Подбежав к хозяину, мальчишка поклонился и что-то быстро сказал. Кивнув, Теодульф долил до конца эль и удалился, незаметно показав служкам увесистый волосатый кулак.
– Как спалось, госпожа? – войдя, поинтересовался он.
– Неважно. – Гита махнула рукой. – И вообще, все у нас неважно. Сам знаешь, папаша, козел, не очень-то хочет выкупать родную доченьку!
– Там сидит…
– Надо бы его подогнать, – не слушая, задумчиво продолжала Гита, снимая с безымянного пальца большой серебряный перстень. – Вот что сделаешь. Сегодня же пошлешь верного человечка на виллу, пусть они там отрубят руку этой девице, Магн.
– Что сделают?
– Отрубят руку, – четко произнесла девушка. – Я что, непонятно говорю, или это ты глух? Так вот. Руку пусть доставят… Впрочем, нет… Вот им перстень, пусть наденут на палец и подбросят руку сегодня же на папашкин двор… Нет! Даже не на папашкин. На монастырский! Знаешь, где обитель святой Агаты?
Корчмарь кивнул.
– Так вот туда. Монастырские-то быстрее папашу достанут. Раскошелится, никуда не денется. Все… Что встал?
– А с этой девкой что? У которой руку…
– Там же ее пусть и зароют! Вообще, мне там только ярл нужен… и то не он сам, а те денежки, что мы сможем за него получить от этого, как его…
– От отца Этельреда. Скоро должны вернуться гонцы.
– Ох, скорей бы… Что еще?
– Там, в зале, наш человечек сидит. Ну, этот, который у Седрика…
– А, Винитер, старая крыса. Так отсыпь ему чуть серебришка. Передай – остальное позже получит, когда дело сладится.
Не успели завсегдатаи корчмы выпить по кружке эля, как с заднего двора, что-то зажав в кулаке, выбежал мелкий пацан, рыжеватый, босой, в короткой, крашенной черникой тунике. На ходу оглянулся и припустил прямо по лужам, не обращая никакого внимания на дождь.
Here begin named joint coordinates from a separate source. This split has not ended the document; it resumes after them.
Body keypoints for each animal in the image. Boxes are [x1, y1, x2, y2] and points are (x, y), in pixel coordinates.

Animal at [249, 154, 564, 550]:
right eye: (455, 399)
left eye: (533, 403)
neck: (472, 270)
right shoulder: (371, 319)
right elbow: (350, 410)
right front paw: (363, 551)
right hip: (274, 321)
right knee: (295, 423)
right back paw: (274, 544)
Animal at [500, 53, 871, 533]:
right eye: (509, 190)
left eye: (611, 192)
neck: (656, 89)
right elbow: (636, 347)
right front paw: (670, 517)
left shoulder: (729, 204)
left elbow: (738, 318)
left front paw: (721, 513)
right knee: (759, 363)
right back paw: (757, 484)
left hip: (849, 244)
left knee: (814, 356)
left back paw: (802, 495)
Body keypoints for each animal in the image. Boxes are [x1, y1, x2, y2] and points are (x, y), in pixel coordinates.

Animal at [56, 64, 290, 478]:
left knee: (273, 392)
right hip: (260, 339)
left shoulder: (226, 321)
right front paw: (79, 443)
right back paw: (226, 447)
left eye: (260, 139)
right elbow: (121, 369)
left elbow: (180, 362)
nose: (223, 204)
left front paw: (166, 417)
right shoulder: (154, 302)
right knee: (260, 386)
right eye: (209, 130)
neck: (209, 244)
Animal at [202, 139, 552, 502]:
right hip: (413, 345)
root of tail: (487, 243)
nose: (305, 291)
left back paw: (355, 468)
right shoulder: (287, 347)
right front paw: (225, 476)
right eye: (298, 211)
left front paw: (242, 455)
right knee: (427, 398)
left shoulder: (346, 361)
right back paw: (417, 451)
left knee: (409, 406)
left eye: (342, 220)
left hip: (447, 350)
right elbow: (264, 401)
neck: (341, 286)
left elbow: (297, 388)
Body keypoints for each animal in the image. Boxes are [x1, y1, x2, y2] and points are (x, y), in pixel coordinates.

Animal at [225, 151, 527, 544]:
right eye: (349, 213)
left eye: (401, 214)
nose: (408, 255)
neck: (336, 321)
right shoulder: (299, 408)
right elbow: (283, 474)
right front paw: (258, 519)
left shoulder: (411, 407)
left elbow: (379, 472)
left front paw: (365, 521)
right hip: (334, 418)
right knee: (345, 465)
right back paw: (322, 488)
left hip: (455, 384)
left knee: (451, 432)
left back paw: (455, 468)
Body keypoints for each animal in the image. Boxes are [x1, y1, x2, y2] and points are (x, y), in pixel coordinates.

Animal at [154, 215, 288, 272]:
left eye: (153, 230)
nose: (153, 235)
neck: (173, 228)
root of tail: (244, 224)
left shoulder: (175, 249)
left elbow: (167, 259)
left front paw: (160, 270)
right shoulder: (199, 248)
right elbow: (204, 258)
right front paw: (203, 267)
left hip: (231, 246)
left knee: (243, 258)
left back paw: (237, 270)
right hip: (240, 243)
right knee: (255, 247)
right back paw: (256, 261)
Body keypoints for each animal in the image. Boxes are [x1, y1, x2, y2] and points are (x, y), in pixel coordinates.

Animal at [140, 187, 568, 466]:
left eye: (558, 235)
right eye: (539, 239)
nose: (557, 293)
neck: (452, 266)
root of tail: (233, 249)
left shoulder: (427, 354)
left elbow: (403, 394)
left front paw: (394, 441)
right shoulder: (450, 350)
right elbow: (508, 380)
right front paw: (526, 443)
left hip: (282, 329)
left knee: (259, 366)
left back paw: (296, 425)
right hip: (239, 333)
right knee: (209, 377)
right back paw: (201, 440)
– Ну и погодка, – поежился Альстан Ворон, прячась от дождя в шалаше на разрушенной вилле. Шалашик в нескольких местах протекал, что и говорить, а кое-где – и изрядно, так что нельзя было ни стоять, ни сидеть, правда, вот Худышка храпел, сволочь, не обращая никакого внимания на потоки воды, льющиеся прямо ему на морду.
– Этим-то что, – кивая на эргастул, не унимался Ворон, любящий вот так иногда поворчать. – Сидят себе в тепле, в сухости, под надежной крышей… Пойти, что ль, их проведать? Немой, похлебка готова? Да сиди, сиди, сам отнесу, развлекусь хоть.
Взяв в руку бадью с варевом, Ворон, подняв капюшон, быстро пошел к эргастулу. Отцепляя от пояса, позвенел ключами… Отпер один замок… Скрипнув, отворил дверь… Второй… А темно-то кругом! О, сколько их тут! Все на месте, а куда ж им деться? Женщина – эх, использовать бы ее по назначению, да пока страшновато, мало ли, что там с нею хотят проделать, – да двое парней: длиннолицый да молодой, пацан совсем еще. А пахло тут – хоть нос зажимай, впрочем, Ворон не морщился, и не к таким еще запахам привык.
– Жрите!
Поставив бадью, Ворон не уходил, напрашивался на беседу. Ирландец это просек враз, посмотрел на стража и, ухмыльнувшись, сказал:
– Напрасно ты связался с этой девчонкой.
– Что? – недовольно поморщился Ворон – и у него самого неоднократно подобная мысль мелькала, да гнал он ее от себя пока, понимал – не время.